┌─ DATA SECTION

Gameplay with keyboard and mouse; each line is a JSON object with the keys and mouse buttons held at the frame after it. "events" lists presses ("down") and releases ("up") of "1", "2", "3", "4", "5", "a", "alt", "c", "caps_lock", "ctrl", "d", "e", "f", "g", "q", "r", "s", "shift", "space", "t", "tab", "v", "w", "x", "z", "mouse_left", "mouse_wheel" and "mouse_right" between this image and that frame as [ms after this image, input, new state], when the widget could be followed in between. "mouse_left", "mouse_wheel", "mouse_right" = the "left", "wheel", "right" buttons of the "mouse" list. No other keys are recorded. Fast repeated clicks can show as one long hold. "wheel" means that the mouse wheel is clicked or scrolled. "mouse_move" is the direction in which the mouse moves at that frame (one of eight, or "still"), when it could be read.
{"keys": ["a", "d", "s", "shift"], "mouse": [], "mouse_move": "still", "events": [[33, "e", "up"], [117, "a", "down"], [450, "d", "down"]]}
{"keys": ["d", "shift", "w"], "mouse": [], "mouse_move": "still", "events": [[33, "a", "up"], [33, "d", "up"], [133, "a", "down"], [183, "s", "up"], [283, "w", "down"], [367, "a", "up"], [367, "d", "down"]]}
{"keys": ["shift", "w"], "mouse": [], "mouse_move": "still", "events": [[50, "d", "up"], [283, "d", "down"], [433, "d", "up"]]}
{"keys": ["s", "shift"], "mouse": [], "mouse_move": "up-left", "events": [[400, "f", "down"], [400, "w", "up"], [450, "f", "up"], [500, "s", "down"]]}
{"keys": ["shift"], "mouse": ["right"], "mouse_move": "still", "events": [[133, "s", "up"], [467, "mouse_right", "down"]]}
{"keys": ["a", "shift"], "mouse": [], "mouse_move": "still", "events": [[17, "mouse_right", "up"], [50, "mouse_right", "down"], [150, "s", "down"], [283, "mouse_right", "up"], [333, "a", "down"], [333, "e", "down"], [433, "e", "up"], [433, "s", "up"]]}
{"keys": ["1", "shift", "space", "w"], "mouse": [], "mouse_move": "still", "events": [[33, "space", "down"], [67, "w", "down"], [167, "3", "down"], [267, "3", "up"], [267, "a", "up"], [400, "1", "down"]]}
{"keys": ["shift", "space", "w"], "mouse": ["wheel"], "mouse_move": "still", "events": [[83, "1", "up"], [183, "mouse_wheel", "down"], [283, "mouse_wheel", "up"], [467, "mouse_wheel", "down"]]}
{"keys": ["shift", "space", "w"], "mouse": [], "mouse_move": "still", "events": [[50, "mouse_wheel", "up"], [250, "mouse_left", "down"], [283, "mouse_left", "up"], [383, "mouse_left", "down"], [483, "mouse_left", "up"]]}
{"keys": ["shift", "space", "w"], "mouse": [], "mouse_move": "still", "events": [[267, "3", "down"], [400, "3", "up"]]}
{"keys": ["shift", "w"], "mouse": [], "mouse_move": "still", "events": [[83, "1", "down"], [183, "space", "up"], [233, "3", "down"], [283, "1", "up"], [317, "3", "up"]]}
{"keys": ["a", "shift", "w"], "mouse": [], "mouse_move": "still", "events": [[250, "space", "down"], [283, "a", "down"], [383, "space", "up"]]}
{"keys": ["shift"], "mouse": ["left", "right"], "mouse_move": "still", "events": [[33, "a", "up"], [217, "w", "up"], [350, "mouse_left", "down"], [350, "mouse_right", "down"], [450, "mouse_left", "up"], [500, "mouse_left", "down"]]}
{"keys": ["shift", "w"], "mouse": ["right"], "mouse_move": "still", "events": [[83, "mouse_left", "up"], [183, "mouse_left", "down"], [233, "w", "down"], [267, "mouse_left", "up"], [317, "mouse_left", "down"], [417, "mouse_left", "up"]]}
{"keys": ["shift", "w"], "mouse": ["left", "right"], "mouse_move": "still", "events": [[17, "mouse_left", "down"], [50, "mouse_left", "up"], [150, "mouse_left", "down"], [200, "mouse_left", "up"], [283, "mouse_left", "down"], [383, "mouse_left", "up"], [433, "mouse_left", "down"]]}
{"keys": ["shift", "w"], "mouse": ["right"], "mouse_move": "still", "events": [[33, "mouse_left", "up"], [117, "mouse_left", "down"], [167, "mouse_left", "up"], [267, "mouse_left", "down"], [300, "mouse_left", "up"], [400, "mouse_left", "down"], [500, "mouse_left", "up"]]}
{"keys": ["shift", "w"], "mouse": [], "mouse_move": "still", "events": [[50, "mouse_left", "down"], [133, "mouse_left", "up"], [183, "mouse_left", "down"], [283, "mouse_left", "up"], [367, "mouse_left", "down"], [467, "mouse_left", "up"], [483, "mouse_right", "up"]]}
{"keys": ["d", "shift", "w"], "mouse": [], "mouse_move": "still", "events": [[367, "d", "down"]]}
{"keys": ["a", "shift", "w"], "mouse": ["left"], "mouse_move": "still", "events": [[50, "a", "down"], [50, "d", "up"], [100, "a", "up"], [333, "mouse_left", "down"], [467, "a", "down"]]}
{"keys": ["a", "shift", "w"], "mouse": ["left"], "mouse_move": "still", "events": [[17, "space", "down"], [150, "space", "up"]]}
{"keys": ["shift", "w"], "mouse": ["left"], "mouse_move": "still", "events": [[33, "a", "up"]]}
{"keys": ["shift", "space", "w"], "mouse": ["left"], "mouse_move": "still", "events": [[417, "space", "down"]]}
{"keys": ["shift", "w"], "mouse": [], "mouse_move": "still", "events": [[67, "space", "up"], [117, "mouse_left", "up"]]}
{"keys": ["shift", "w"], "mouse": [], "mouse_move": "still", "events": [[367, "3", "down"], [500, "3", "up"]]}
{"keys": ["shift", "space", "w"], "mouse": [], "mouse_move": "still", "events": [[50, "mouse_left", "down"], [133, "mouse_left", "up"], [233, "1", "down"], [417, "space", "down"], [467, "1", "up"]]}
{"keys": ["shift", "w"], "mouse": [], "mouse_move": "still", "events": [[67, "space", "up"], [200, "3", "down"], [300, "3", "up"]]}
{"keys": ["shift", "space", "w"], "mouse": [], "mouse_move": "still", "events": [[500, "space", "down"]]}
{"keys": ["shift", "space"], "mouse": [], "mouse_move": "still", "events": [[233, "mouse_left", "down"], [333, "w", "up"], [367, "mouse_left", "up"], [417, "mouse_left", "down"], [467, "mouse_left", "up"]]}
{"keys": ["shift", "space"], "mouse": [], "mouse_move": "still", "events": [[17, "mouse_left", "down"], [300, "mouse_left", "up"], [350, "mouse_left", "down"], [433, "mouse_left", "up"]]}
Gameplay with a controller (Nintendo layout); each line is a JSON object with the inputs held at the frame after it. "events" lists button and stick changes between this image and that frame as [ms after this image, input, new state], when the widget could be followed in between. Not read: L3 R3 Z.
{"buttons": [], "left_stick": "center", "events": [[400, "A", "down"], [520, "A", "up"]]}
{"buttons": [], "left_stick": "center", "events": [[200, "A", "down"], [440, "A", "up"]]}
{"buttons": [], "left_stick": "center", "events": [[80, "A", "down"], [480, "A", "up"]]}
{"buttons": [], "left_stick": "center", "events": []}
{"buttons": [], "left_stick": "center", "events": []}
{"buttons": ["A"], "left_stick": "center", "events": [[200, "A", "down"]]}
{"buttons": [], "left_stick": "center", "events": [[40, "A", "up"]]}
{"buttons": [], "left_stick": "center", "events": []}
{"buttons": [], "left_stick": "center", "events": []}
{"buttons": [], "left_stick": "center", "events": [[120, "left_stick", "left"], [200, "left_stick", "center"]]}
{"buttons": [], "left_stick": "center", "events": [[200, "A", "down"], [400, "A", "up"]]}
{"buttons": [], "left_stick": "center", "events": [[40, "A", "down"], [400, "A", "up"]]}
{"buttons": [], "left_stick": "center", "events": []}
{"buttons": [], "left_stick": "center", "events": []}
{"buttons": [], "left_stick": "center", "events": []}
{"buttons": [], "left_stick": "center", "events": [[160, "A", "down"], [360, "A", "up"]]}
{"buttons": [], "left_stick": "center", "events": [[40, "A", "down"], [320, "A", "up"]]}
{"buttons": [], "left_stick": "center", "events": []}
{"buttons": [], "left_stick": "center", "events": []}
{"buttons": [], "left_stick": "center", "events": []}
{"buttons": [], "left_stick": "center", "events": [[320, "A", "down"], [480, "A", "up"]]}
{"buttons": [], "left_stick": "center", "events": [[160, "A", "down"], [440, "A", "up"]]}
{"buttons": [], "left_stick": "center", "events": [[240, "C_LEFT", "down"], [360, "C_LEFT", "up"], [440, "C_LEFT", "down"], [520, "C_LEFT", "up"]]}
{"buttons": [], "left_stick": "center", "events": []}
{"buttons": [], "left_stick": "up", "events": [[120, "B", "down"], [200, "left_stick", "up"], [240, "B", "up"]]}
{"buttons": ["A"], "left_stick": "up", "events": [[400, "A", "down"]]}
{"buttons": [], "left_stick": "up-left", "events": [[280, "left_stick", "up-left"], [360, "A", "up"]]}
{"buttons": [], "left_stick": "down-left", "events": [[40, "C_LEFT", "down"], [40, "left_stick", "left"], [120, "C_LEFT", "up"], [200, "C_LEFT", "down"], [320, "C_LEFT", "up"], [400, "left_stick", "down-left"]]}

└─

YOUR OBJECTIVE: All lines that include the word "read" must be copied from the material above.

WORKED SOLUTION:
Gameplay with keyboard and mouse; each line is a JSON object with the keys and mouse buttons held at the frame after it. "events" lists presses ("down") and releases ("up") of "1", "2", "3", "4", "5", "a", "alt", "c", "caps_lock", "ctrl", "d", "e", "f", "g", "q", "r", "s", "shift", "space", "t", "tab", "v", "w", "x", "z", "mouse_left", "mouse_wheel" and "mouse_right" between this image and that frame as [ms after this image, input, new state], when the widget could be followed in between. "mouse_left", "mouse_wheel", "mouse_right" = the "left", "wheel", "right" buttons of the "mouse" list. No other keys are recorded. Fast repeated clicks can show as one long hold. "wheel" means that the mouse wheel is clicked or scrolled. "mouse_move" is the direction in which the mouse moves at that frame (one of eight, or "still"), when it could be read.
Gameplay with a controller (Nintendo layout); each line is a JSON object with the inputs held at the frame after it. "events" lists button and stick changes between this image and that frame as [ms after this image, input, new state], when the widget could be followed in between. Not read: L3 R3 Z.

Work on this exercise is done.